Rumors and market manipulation -- why would anyone entrust significant sums to this market?
For this current followup post, when I started to gather news stories from the same month, the first story that popped up multiple times was on the same theme. The first two occurrences were:-
- 2019-11-04: Did Bitcoin Price Manipulation Fuel 2017 Surge? Study Says Yes (bloomberg.com) 'Academics update paper that alleges manipulation using Tether'
- 2019-11-04: Study: Single anonymous market manipulator pushed bitcoin to $20,000 (cnbc.com) 'A forensic study on bitcoin’s 2017 boom has found that nearly the entire rise of the digital currency at the time is attributable to “one large player,” although the market manipulator remains unidentified.'
It happens that I had already mentioned that story -- from the same source -- last year in Bitcoin in the News : 2018-06 More++:-
2018-06-13: Much of bitcoin's 2017 boom was market manipulation, research says (cnbc.com) 'By tracking Bitfinex transactions, which are recorded on a public ledger, [University of Texas finance professor John Griffin] found that another cryptocurrency, tether. was used to buy bitcoin after large price falls.'
What's the difference between the two incarnations of the research? The first identified possible market manipulation; the second attributed it to a single entity. As I understand it, that entity created money by issuing unbacked tether, then used that funny money to buy bitcoin, thereby fueling its dramatic rise in 2017. If so, the possibilities to do the same by other entities are limitless. No printing press required.
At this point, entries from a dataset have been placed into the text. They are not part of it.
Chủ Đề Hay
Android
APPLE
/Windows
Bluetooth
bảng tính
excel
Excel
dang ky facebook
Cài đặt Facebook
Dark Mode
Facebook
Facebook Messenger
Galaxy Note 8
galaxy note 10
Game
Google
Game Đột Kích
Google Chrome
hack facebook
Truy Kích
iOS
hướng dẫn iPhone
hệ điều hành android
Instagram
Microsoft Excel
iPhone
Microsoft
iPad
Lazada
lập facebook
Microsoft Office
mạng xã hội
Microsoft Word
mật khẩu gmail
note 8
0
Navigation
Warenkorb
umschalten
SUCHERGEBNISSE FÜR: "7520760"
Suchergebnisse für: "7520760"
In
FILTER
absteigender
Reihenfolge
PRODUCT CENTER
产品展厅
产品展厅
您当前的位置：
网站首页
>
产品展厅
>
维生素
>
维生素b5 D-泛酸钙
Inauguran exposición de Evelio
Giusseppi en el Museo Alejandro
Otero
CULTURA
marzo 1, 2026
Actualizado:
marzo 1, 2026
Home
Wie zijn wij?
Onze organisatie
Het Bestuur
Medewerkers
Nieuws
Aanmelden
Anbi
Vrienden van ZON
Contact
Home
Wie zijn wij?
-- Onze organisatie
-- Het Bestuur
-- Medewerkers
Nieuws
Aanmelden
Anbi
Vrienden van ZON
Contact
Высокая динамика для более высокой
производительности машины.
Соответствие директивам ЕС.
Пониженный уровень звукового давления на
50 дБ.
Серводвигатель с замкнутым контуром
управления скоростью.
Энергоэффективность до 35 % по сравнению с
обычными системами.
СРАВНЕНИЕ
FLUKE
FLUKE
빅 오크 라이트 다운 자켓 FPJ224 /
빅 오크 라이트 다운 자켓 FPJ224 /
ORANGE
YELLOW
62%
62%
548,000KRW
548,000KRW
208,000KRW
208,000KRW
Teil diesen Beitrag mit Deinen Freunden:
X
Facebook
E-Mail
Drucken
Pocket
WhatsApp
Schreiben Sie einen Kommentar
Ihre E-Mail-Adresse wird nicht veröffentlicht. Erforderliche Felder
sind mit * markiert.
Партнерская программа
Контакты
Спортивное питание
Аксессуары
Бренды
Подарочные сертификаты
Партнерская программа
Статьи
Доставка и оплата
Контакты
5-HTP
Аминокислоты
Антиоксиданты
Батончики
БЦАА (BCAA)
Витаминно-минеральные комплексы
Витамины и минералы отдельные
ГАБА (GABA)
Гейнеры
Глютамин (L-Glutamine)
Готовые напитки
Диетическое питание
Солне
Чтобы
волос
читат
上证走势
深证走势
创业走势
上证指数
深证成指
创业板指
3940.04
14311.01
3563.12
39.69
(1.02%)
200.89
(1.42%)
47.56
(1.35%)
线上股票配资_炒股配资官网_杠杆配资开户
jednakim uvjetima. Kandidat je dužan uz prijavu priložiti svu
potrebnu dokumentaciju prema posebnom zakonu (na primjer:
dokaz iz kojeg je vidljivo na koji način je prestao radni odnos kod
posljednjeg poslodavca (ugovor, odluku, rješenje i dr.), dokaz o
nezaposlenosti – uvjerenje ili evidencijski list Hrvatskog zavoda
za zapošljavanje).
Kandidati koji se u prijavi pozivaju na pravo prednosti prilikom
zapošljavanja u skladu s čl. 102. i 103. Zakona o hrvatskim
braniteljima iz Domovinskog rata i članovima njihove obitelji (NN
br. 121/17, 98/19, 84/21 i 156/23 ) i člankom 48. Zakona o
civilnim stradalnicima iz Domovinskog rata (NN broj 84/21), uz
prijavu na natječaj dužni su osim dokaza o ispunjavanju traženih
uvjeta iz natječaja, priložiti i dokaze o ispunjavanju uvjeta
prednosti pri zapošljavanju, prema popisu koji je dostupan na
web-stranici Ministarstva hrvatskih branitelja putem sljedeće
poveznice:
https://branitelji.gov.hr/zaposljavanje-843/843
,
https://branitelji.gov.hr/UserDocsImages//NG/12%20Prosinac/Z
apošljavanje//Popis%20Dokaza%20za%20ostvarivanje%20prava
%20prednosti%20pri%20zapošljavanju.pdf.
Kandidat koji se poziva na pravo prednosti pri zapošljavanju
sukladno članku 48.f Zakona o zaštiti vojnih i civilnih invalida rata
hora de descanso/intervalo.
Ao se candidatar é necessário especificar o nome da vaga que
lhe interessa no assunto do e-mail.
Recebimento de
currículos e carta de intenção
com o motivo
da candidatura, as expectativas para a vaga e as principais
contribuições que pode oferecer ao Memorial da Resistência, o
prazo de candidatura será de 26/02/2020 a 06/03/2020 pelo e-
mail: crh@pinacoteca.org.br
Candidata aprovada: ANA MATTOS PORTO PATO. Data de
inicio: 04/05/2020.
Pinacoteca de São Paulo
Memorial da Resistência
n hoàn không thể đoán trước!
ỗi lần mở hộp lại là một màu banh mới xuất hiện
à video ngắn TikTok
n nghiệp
As for the burst of bitcoin activity in the '2019-11 Price' post, I also found multiple stories. The first was:-
- 2019-11-22: Stark China Warning Causes Bitcoin To Suddenly Crash 10% As Other Major Cryptos Nosedive (forbes.com) 'The Shanghai-based central bank also warned against conflating the country's interest in blockchain with bitcoin and crypto. [...] The bitcoin and cryptocurrency industry has been rocked by reports of Chinese police raids on the offices of major bitcoin and crypto exchanges Binance and Bithumb in the country over the last week -- though both have denied the raids took place.'
And if those two stories weren't bad enough, consider this story that appeared multiple times in another of my Google News interests, botnets:-
- 2019-11-27: Stantinko botnet mines Monero using YouTube (finance.yahoo.com)
Money talks and the bad guys are everywhere. I'm holding my nose as I post this.